All references cited in this specification, including without limitation, all papers, publications, patents, patent applications, presentations, texts, reports, manuscripts, brochures, books, internet postings, journal articles, periodicals, and the like, are hereby incorporated by reference into this specification in their entireties. The discussion of the references herein is intended merely to summarize the assertions made by their authors and no admission is made that any reference constitutes prior art. Applicants reserve the right to challenge the accuracy and pertinence of the cited references.
Although embodiments of the disclosure have been described using specific terms, devices, and methods, such description is for illustrative purposes only. The words used are words of description rather than of limitation. It is to be understood that changes and variations may be made by those of ordinary skill in the art without departing from the spirit or the scope of the present disclosure, which is set forth in the following claims. In addition, it should be understood that aspects of the various embodiments may be interchanged in whole or in part. Therefore, the spirit and scope of the appended claims should not be limited to the description of the versions contained therein.

Claims

What is claimed is:

1. A docking station comprising:

a docking surface; and

a flex prong attached to the docking surface, such that the flex prong is capable of engaging the inner surface of a container for securing the docking station to the container.

2. The docking station of claim 1, wherein the docking surface further comprises a measuring device dock.

3. The docking station of claim 2, wherein the measuring device dock further comprises a measuring device engagement surface for engaging a measuring device.

3. The docking station of claim 1, wherein the docking surface further comprises a leveler.

4. The docking station of claim 1, wherein the flex prong further comprises a container mating surface.

5. The docking station of claim 1, wherein the flex prong further comprises at least one flex prong extension.

6. The docking station of claim 1, wherein the flex prong further comprises a first bead, a middle bead, and a second bead.

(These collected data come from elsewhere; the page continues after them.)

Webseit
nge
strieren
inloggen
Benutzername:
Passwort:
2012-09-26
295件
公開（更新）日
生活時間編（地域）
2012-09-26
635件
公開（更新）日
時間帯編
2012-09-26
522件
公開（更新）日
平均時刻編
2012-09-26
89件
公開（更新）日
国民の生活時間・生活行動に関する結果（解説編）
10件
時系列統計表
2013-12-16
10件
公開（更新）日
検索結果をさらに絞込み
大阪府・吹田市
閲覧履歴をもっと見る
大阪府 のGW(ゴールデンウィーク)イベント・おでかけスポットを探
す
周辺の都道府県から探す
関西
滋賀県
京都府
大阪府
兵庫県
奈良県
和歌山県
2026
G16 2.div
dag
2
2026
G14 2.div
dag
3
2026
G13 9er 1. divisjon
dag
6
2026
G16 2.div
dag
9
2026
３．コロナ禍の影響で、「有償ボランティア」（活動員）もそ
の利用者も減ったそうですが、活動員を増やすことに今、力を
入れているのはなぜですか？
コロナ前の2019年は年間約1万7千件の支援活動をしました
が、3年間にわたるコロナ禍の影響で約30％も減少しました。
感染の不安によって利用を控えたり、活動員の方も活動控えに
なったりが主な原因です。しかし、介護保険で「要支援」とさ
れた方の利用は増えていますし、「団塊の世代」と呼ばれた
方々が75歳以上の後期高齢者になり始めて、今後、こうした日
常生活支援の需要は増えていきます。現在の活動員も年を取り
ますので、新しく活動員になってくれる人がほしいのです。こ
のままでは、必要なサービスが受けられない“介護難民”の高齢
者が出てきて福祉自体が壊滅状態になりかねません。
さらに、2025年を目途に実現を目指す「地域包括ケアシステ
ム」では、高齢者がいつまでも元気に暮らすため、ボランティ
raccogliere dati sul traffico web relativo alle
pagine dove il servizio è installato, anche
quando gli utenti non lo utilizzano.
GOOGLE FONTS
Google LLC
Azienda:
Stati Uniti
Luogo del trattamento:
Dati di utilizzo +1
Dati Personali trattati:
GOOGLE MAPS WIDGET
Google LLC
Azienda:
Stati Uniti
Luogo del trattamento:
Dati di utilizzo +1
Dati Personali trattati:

7. The docking station of claim 6, wherein the first bead has a diameter of from about 1.0 mm to about 2 mm, the middle bead has a diameter of about 2 mm to about 3.0 mm, and the third bead has a diameter of about 1.0 mm to about 2 mm.

8. The docking station of claim 2, further comprising a measuring device, wherein the measuring device can be secured by the measuring device dock.

9. The docking station of claim 8, wherein the measuring device comprise a scoop.

10. The docking station of claim 9, wherein the scoop further comprises a handle and a bowl.

11. The docking station of claim 1, wherein the docking station is comprised of a plastic resin.